Can you copy out, word for word, every line of text in all of the records below, leaving the pictures out of your answer?

***** Task inputs

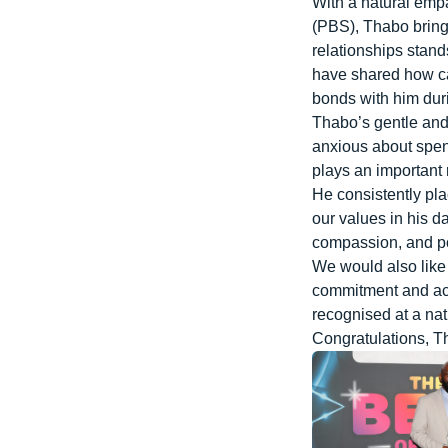
With a natural emp
(PBS), Thabo brings
relationships stan
have shared how ca
bonds with him duri
Thabo’s gentle and
anxious about spen
plays an important r
He consistently pla
our values in his d
compassion, and po
We would also like 
commitment and ach
recognised at a nat
Congratulations
, T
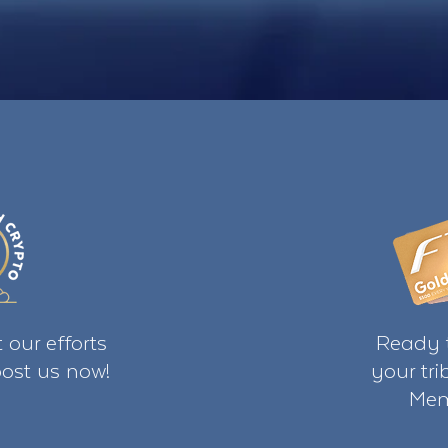
 our efforts
Ready t
ost us now!
your tr
Mem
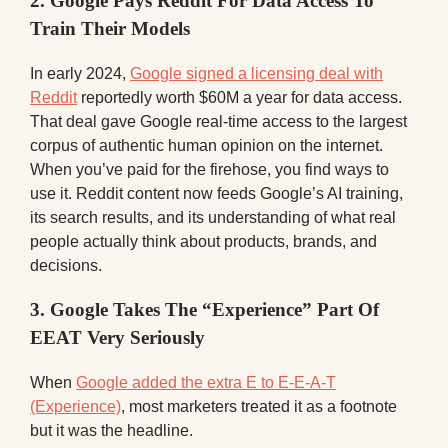
2. Google Pays Reddit For Data Access To
Train Their Models
In early 2024,
Google signed a licensing deal with
Reddit
reportedly worth $60M a year for data access.
That deal gave Google real-time access to the largest
corpus of authentic human opinion on the internet.
When you’ve paid for the firehose, you find ways to
use it. Reddit content now feeds Google’s AI training,
its search results, and its understanding of what real
people actually think about products, brands, and
decisions.
3. Google Takes The “Experience” Part Of
EEAT Very Seriously
When
Google added the extra E to E-E-A-T
(Experience)
, most marketers treated it as a footnote
but it was the headline.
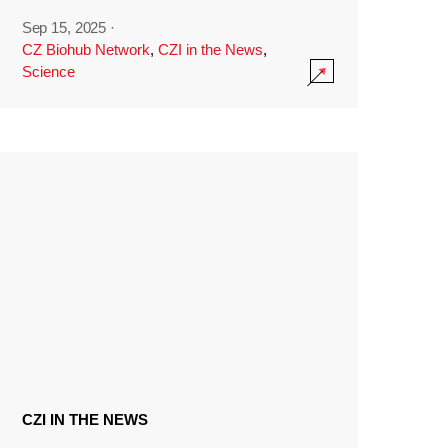
Sep 15, 2025
·
CZ Biohub Network
,
CZI in the News
,
Science
CZI IN THE NEWS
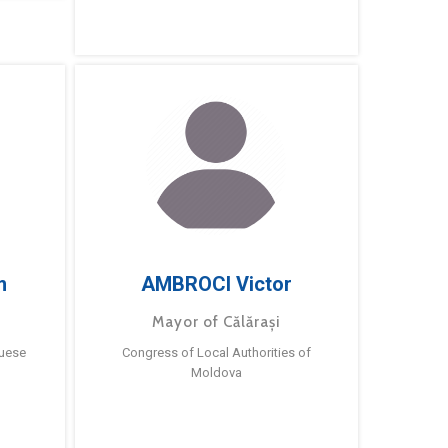
m
AMBROCI Victor
Mayor of Călărași
guese
Congress of Local Authorities of
Moldova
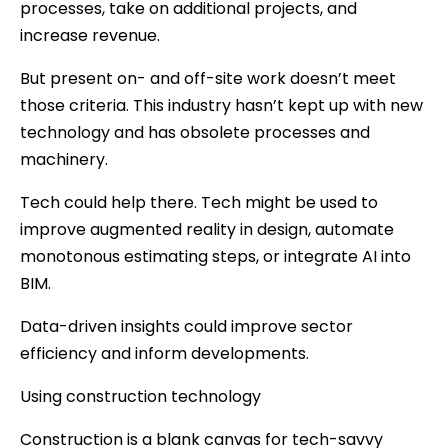
processes, take on additional projects, and
increase revenue.
But present on- and off-site work doesn’t meet
those criteria. This industry hasn’t kept up with new
technology and has obsolete processes and
machinery.
Tech could help there. Tech might be used to
improve augmented reality in design, automate
monotonous estimating steps, or integrate AI into
BIM.
Data-driven insights could improve sector
efficiency and inform developments.
Using construction technology
Construction is a blank canvas for tech-savvy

**********

→ **Task solution**:
With a natural emp
(PBS), Thabo brings
relationships stan
have shared how ca
bonds with him duri
Thabo’s gentle and
anxious about spen
plays an important r
He consistently pla
our values in his d
compassion, and po
We would also like 
commitment and ach
recognised at a nat
Congratulations
, T
 our efforts
Ready t
ost us now!
your tr
Mem
2. Google Pays Reddit For Data Access To
Train Their Models
In early 2024,
Google signed a licensing deal with
Reddit
reportedly worth $60M a year for data access.
That deal gave Google real-time access to the largest
corpus of authentic human opinion on the internet.
When you’ve paid for the firehose, you find ways to
use it. Reddit content now feeds Google’s AI training,
its search results, and its understanding of what real
people actually think about products, brands, and
decisions.
3. Google Takes The “Experience” Part Of
EEAT Very Seriously
When
Google added the extra E to E-E-A-T
(Experience)
, most marketers treated it as a footnote
but it was the headline.
Sep 15, 2025
·
CZ Biohub Network
,
CZI in the News
,
Science
CZI IN THE NEWS
m
AMBROCI Victor
Mayor of Călărași
guese
Congress of Local Authorities of
Moldova
processes, take on additional projects, and
increase revenue.
But present on- and off-site work doesn’t meet
those criteria. This industry hasn’t kept up with new
technology and has obsolete processes and
machinery.
Tech could help there. Tech might be used to
improve augmented reality in design, automate
monotonous estimating steps, or integrate AI into
BIM.
Data-driven insights could improve sector
efficiency and inform developments.
Using construction technology
Construction is a blank canvas for tech-savvy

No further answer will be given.